TEXT SEGMENT ->
- Opening Delimiter -

Notice that I can use a “.” after my variable to expand into other functionality (methods and properties and more…) For a better explanation of this functionality, I would recommend checking this article out: http://windowsitpro.com/powershell/powershell-basics-variables

To be quite honest, I just kind of learned this without understanding the underlying theory. My personality is such that I am a “search Google, copy and paste stuff to try and see what works” kind of guy. But reading up on the theory can help immensely before or after the fact, so please check out the links I am seeding throughout this article as you have time.

- Closing Delimiter -

EXERCISES TO COMPLETE ->
1. Reproduce word for word the part of the PowerShell passage starting with "Notice that I" and going on through "you have time.".
2. According to the PowerShell passage, why should readers check out the links seeded throughout the article?

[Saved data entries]

- Opening Delimiter -

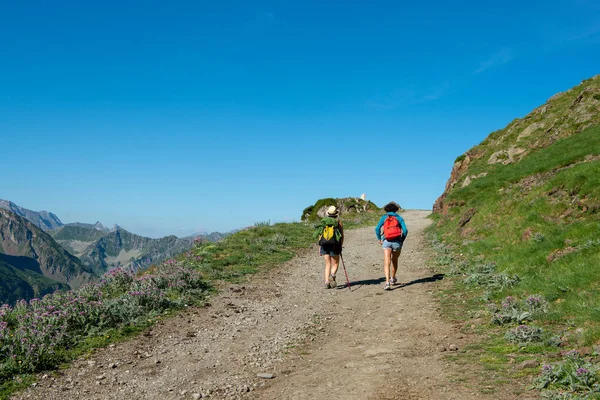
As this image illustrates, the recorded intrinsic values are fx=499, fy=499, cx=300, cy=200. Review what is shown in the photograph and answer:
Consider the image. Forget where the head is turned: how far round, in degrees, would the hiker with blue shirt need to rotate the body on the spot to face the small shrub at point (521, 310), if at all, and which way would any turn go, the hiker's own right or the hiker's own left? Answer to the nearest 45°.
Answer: approximately 135° to the hiker's own right

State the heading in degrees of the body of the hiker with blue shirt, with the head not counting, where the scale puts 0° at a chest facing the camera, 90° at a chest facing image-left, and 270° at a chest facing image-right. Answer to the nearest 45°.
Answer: approximately 180°

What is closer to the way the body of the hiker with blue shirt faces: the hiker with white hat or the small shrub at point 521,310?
the hiker with white hat

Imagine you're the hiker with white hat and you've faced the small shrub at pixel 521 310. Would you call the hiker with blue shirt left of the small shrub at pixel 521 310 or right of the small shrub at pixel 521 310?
left

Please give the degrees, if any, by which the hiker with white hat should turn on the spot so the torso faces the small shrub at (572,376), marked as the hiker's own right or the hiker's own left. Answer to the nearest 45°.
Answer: approximately 180°

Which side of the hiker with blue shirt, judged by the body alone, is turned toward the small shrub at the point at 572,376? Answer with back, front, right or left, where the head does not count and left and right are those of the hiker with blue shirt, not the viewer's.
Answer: back

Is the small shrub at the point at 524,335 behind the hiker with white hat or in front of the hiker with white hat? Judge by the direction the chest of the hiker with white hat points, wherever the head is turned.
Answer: behind

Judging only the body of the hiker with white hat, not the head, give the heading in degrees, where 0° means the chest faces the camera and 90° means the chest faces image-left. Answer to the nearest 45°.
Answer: approximately 180°

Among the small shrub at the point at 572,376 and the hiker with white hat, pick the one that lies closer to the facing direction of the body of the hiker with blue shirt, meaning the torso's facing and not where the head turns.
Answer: the hiker with white hat

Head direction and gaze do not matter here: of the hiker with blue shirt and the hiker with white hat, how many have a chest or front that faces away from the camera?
2

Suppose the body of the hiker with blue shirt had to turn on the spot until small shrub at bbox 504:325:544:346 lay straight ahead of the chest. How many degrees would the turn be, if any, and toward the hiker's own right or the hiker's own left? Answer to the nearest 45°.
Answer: approximately 180°

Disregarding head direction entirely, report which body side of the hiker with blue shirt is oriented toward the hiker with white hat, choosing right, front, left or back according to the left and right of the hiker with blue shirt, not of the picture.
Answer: left

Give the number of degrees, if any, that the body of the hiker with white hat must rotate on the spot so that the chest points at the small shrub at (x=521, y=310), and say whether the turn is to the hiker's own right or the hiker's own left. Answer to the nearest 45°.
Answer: approximately 135° to the hiker's own right
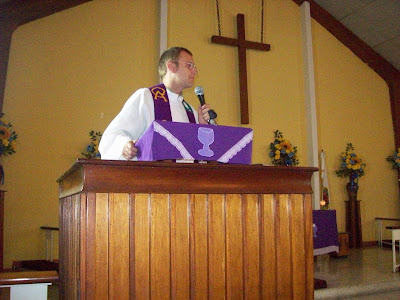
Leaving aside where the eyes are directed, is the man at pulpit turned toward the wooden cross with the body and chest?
no

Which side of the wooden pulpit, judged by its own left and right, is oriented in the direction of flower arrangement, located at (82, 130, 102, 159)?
back

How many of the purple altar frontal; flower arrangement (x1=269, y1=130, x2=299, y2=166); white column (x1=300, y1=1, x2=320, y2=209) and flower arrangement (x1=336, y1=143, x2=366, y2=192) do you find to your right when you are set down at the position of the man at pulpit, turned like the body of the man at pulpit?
0

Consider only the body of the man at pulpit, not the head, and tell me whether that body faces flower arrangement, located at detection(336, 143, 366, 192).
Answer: no

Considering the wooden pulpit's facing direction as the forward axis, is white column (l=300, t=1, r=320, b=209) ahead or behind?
behind

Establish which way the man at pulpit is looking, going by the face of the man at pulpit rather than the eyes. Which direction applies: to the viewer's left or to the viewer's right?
to the viewer's right

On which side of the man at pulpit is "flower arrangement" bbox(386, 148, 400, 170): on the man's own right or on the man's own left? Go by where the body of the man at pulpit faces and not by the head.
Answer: on the man's own left

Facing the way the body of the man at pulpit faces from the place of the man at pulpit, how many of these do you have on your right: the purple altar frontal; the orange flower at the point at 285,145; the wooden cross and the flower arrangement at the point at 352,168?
0

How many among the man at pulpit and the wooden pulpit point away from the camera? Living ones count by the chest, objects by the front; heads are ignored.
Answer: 0

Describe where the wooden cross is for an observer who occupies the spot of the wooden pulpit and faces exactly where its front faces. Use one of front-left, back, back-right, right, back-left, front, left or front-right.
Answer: back

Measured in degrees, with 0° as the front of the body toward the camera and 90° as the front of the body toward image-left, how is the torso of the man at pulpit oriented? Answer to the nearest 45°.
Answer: approximately 315°

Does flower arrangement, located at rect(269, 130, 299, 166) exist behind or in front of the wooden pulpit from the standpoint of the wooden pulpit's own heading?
behind

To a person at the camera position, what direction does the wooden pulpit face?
facing the viewer
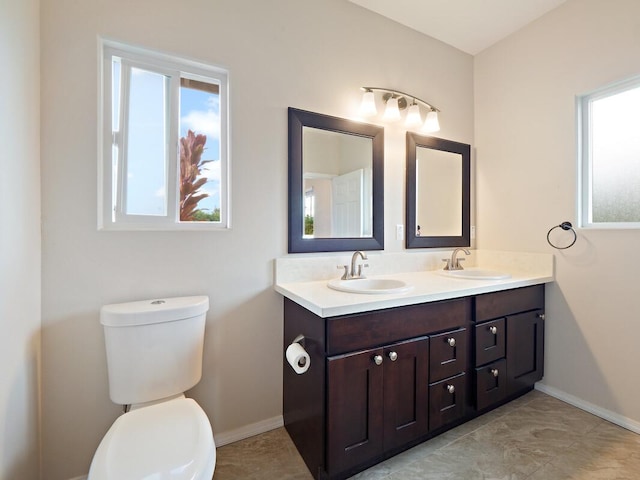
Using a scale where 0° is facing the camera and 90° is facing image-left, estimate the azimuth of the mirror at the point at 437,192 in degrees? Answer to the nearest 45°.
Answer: approximately 315°

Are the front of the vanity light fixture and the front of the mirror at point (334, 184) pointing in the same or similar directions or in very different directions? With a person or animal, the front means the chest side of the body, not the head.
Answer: same or similar directions

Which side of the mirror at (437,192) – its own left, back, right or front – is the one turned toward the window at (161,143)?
right

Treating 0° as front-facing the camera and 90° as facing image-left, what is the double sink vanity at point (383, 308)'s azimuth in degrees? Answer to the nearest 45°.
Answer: approximately 315°

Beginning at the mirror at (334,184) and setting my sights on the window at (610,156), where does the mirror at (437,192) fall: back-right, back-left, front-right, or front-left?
front-left

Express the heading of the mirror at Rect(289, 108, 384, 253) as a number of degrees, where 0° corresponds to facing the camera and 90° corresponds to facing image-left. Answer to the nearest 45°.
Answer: approximately 315°

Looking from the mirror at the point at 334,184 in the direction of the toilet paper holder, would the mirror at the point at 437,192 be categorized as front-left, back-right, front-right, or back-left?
back-left

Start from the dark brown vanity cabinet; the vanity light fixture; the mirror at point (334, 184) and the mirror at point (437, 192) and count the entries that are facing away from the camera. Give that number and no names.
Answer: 0

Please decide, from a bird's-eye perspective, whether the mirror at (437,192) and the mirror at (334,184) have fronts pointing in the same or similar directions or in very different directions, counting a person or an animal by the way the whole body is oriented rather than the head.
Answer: same or similar directions

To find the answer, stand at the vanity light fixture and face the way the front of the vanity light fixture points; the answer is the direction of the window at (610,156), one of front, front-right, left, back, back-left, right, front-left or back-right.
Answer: front-left

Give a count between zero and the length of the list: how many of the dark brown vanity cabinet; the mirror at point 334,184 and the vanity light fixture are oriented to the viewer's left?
0

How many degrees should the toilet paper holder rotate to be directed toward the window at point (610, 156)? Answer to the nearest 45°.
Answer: approximately 135° to its left

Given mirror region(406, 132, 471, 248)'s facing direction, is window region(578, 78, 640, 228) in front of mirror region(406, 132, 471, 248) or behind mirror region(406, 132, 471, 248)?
in front

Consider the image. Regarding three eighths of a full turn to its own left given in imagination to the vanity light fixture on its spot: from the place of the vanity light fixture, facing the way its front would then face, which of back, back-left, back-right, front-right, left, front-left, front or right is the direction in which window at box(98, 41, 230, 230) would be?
back-left
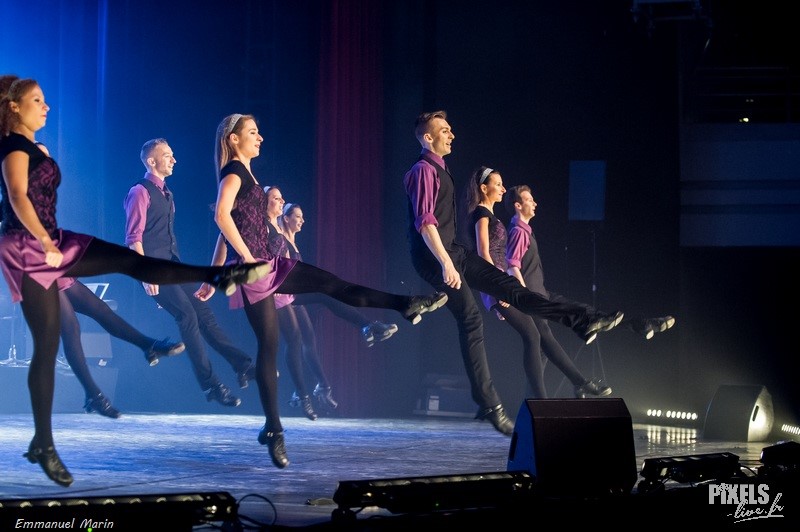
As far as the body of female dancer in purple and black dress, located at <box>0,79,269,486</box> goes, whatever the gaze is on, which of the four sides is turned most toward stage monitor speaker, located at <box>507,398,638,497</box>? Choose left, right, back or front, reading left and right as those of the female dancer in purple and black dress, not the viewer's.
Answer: front

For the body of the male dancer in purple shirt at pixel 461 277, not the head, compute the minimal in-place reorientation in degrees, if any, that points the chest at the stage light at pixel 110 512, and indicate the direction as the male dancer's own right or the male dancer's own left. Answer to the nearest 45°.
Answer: approximately 90° to the male dancer's own right

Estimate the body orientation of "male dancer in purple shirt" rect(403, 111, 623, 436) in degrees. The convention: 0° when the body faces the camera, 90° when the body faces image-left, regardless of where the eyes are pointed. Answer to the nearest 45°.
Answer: approximately 270°

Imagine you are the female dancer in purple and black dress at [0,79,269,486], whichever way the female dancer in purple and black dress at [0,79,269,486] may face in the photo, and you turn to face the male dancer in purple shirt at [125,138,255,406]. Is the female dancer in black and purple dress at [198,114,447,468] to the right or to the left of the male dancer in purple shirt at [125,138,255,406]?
right

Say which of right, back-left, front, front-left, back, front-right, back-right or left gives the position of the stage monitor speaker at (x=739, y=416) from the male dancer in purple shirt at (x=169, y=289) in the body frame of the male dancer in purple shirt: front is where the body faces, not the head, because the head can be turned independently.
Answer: front-left

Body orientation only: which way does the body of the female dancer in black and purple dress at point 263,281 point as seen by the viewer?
to the viewer's right

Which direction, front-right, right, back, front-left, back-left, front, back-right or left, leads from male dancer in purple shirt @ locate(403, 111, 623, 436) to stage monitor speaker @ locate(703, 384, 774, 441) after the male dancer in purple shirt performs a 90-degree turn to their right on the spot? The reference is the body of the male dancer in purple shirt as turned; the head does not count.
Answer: back-left

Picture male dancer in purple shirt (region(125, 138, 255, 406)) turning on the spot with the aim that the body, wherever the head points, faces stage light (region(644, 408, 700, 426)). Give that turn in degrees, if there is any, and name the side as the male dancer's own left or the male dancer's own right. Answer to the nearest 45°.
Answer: approximately 45° to the male dancer's own left

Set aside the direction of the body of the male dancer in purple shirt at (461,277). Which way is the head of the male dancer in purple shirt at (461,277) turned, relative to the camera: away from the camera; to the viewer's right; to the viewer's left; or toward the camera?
to the viewer's right

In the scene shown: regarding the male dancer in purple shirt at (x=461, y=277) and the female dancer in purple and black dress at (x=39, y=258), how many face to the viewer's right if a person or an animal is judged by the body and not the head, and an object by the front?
2

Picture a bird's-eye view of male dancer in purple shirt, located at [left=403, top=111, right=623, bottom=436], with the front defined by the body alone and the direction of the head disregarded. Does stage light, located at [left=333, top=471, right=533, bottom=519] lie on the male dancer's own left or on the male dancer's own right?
on the male dancer's own right

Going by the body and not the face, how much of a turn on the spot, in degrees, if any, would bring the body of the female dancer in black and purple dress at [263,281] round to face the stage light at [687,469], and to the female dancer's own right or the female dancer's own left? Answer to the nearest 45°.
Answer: approximately 45° to the female dancer's own right

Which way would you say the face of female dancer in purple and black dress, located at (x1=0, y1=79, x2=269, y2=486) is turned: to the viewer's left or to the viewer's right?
to the viewer's right

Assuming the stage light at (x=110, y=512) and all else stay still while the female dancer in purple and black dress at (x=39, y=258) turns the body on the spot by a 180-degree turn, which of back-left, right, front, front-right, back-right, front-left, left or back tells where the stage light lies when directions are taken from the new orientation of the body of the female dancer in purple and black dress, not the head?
left

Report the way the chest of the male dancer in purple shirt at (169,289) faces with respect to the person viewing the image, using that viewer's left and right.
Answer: facing the viewer and to the right of the viewer

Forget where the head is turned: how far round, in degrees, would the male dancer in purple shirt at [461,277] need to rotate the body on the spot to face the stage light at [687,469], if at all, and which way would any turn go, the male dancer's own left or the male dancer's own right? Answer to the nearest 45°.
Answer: approximately 45° to the male dancer's own right

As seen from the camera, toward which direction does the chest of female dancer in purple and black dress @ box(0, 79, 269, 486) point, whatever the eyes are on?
to the viewer's right

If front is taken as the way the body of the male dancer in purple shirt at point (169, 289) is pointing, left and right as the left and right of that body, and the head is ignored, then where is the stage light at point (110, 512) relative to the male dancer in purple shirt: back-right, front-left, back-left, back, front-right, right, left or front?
front-right
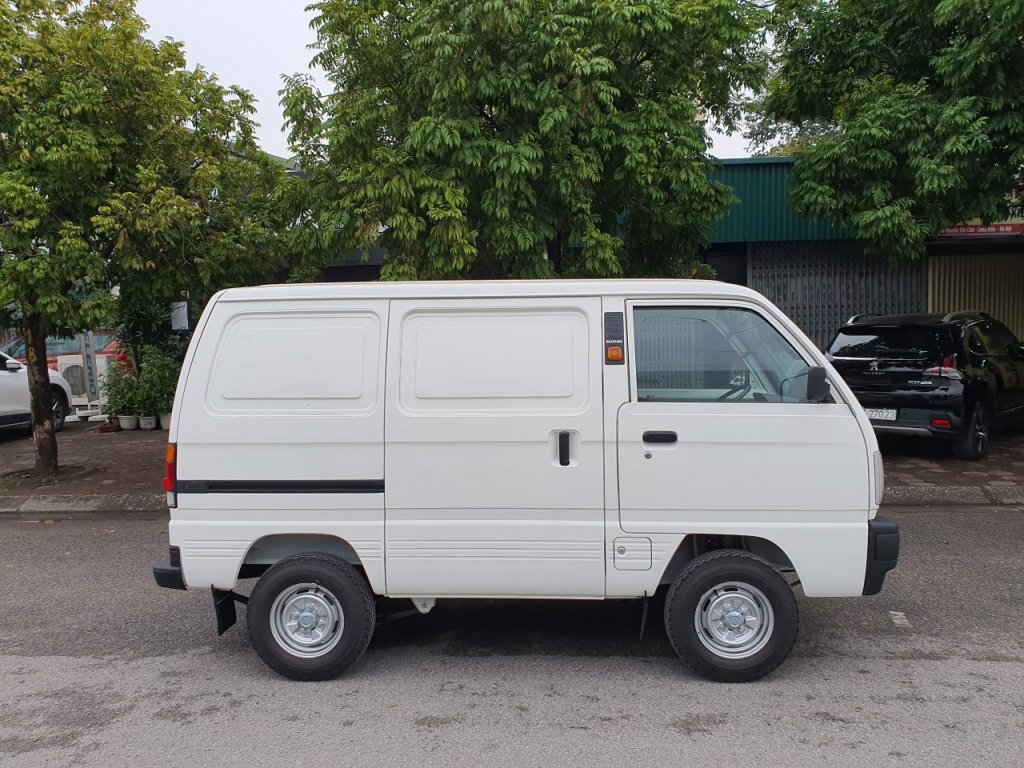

- Closing Delimiter -

ANSWERS TO THE PROBLEMS ->
1.
Notice that I can use a “.” after my variable to expand into other functionality (methods and properties and more…) For a better explanation of this functionality, I would recommend checking this article out: http://windowsitpro.com/powershell/powershell-basics-variables

To be quite honest, I just kind of learned this without understanding the underlying theory. My personality is such that I am a “search Google, copy and paste stuff to try and see what works” kind of guy. But reading up on the theory can help immensely before or after the fact, so please check out the links I am seeding throughout this article as you have time.

2. Reading up on the theory can help immensely, whether before or after the fact. The writer learned this without understanding the underlying theory and prefers searching Google and copying and pasting to see what works.